All the tiny incidents of the last two days impelled me, inch by inch, towards this discovery.

I knew the subject of my next lecture, my next book. Indeed, the remainder of my career could be devoted to this. I am Master of Mars. No other can come close. Og must have had some inkling, but this is to be Stent’s triumph — not Ogilvy’s. From henceforth, this acreage of red dust will be Stent’s Plain. In the distance, I saw slumped, worn hills, more ancient than the sharper peaked mountains of Earth — the Caroline Range! A deep channel grooves across the landscape, flowing with a thick, red, boiling mud — Polly’s Canal, to commemorate the child whose unknowing hand urged me to this discovery! Nearby, a gaping pit was scraped raw like a bloody gouge in the Marsian soil. I named this Victoria Regina Chasm in honour of the gracious lady who has bestowed so many honours on my name.

Inside VR Chasm, something stirred. My heart stopped, I am sure, for long, long seconds. Pads like large leaves, a richer scarlet than the crimson of the desert dirt, flopped over the rim and anchored in the soil. These were the tips of sinewy tentacles, which held fast and contracted as a Marsian being hauled itself out of its hole.

What manner of men might inhabit the Red Planet? Not men at all, it seems — but creatures beyond classification.

I saw its bulging, filmed-over eyes. Its beak-like mouth. Its mess of limbs. Its swelling carapace.

The thinner atmosphere of Mars and a colder, drier climate have shaped that planet’s ruling species differently from us. I had no doubt that I was looking at a Man of Mars, not a brute animal. All around were signs of an intelligent species, a civilisation perhaps older than our own.

There were structures — a Marsian factory, perhaps, or a school. The Marsian hauled itself across metal frames, fighting the pull of its planet, and came closer to the window.

I confess to a moment of stark, irrational fear. As I could see the Marsian, could it see me? Did the crystal egg have a twin on Mars?

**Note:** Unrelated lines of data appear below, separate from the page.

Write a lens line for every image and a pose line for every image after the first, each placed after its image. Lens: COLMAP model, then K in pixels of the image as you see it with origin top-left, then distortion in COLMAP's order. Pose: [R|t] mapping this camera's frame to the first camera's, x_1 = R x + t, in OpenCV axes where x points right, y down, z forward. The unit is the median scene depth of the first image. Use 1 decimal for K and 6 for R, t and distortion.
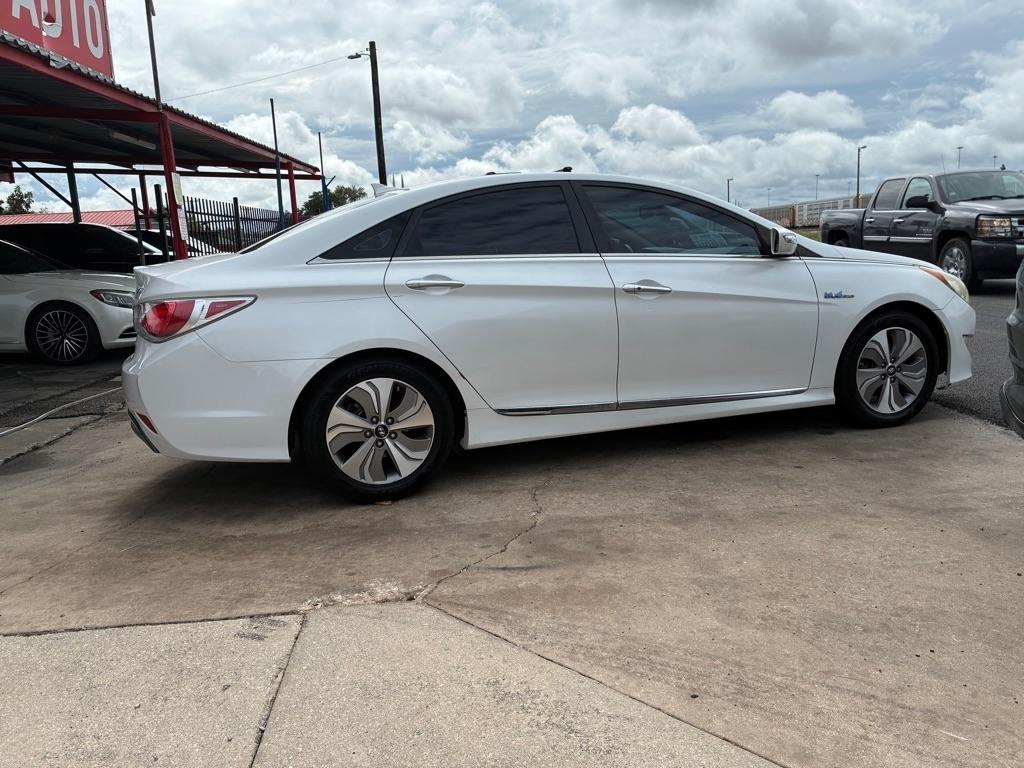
lens RADIAL K [[768.1, 0, 504.8], [0, 768.1, 379.2], [0, 0, 1]] dist [0.048241, -0.067092]
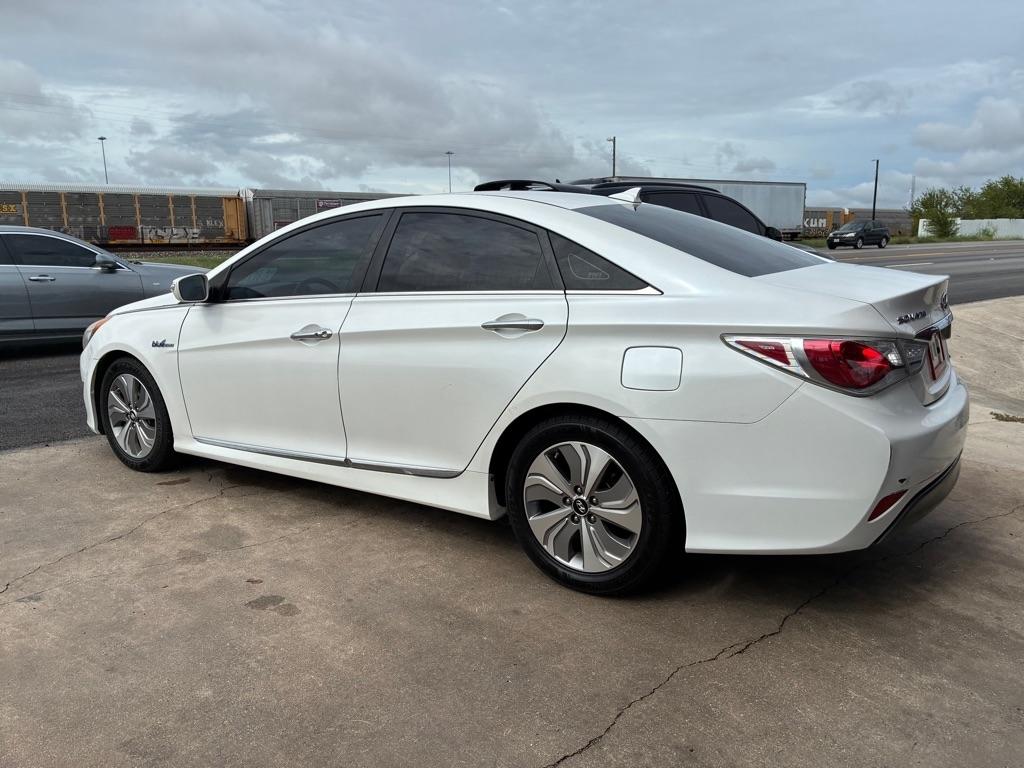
lens RADIAL K [[768.7, 0, 512.1], [0, 768.7, 398.2], [0, 0, 1]] dist [0.054424, -0.071693]
pose [[-0.598188, -0.105771, 0.794345, -0.924372], [0.179167, 0.948505, 0.261221, -0.338678], [-0.781070, 0.298580, -0.548434, 1.968962]]
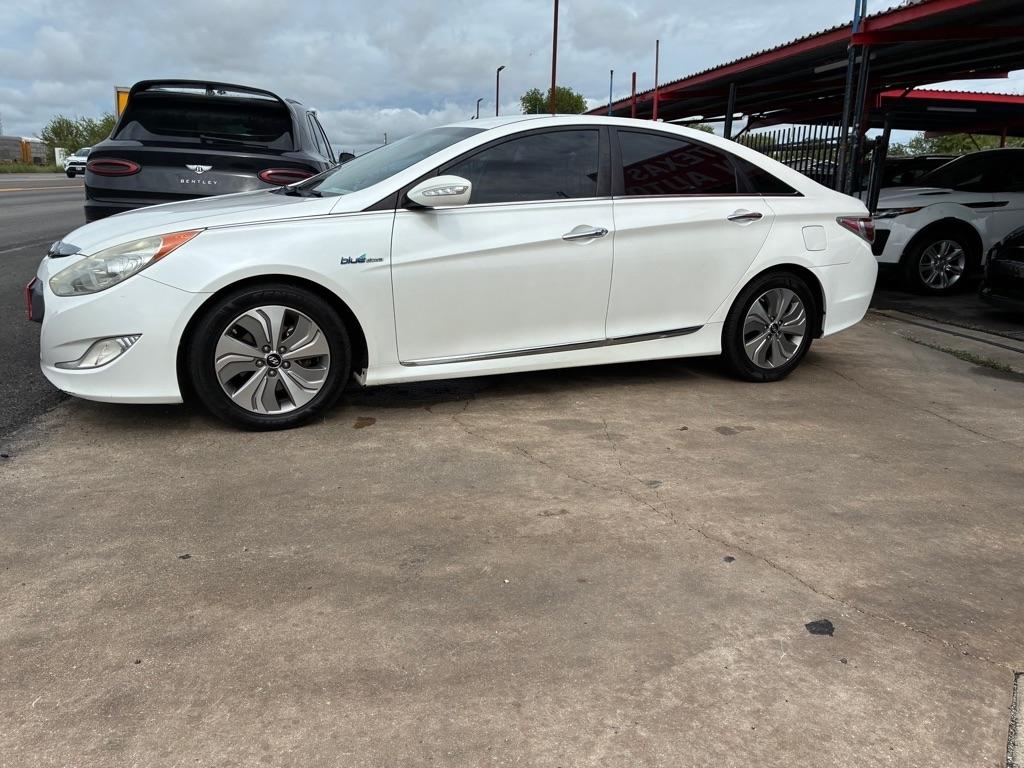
lens RADIAL K [[768.1, 0, 504.8], [0, 768.1, 379.2], [0, 0, 1]] dist [0.048241, -0.067092]
pose [[-0.994740, 0.040185, -0.094221, 0.258131], [-0.002718, 0.909155, 0.416448, -0.477957], [0.102397, 0.414514, -0.904264, 2.694233]]
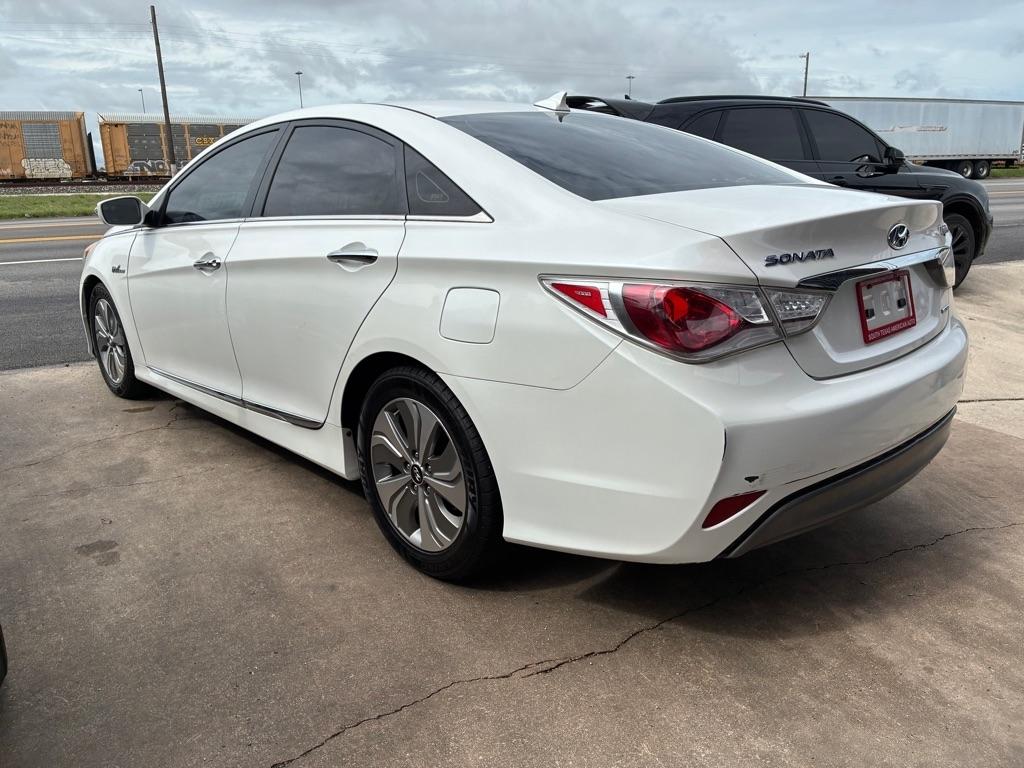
lens RADIAL K [[768.8, 0, 513.3], [0, 768.8, 387.5], [0, 0, 1]] dist [0.061819, -0.079694]
pose [[-0.406748, -0.191157, 0.893317, -0.972489], [0.192864, 0.937854, 0.288502, -0.260232], [-0.892950, 0.289637, -0.344602, 1.637804]]
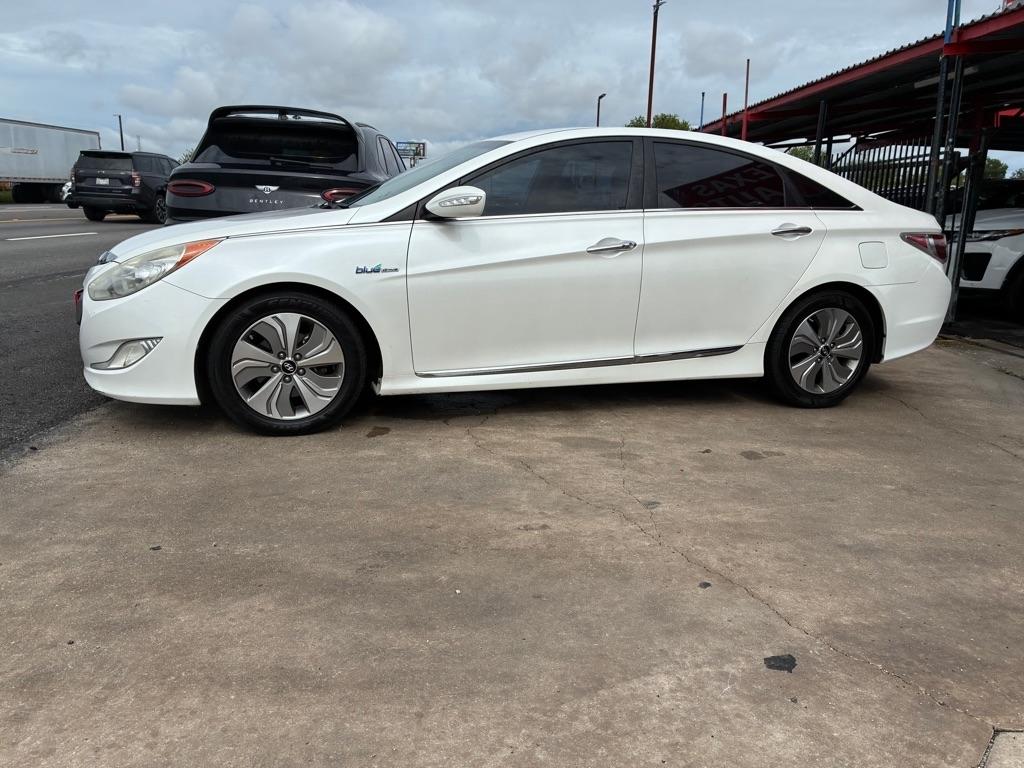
lens RADIAL K [[767.3, 0, 500.7], [0, 767.3, 388.8], [0, 0, 1]] dist [0.051132, -0.073771]
pose [[-0.999204, 0.008605, 0.038961, 0.143041], [0.023277, 0.918793, 0.394054, -0.452239], [-0.032407, 0.394647, -0.918261, 2.688639]]
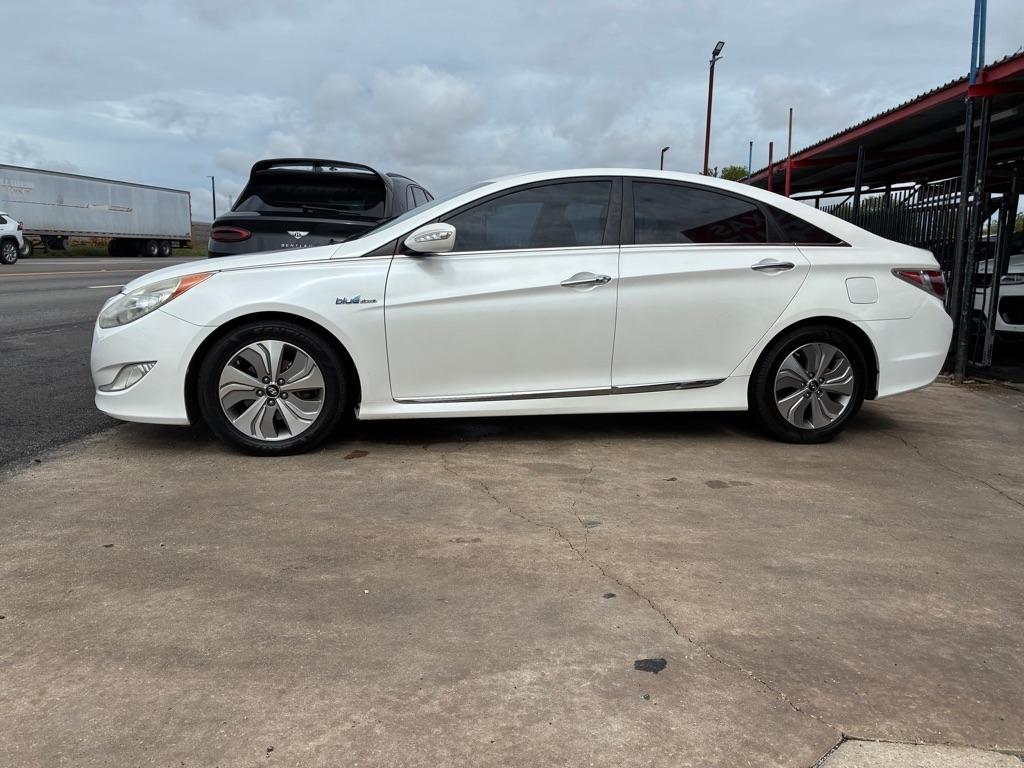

With no earthly object for comparison, it was difficult to get a sense of scale. The Marsian could be the size of a puppy or an elephant.

It wriggled closer to the ‘window’. Its features grew gigantic on the study wall. I could see the wallpaper, the bookshelves and pictures through its phantasmal image. Then, suddenly, it shut off. There was a flapping sound, and a brief burst of bright, blank light — that died too, along with the incandescent bulb inside the Red Planet League’s reflecting telescope.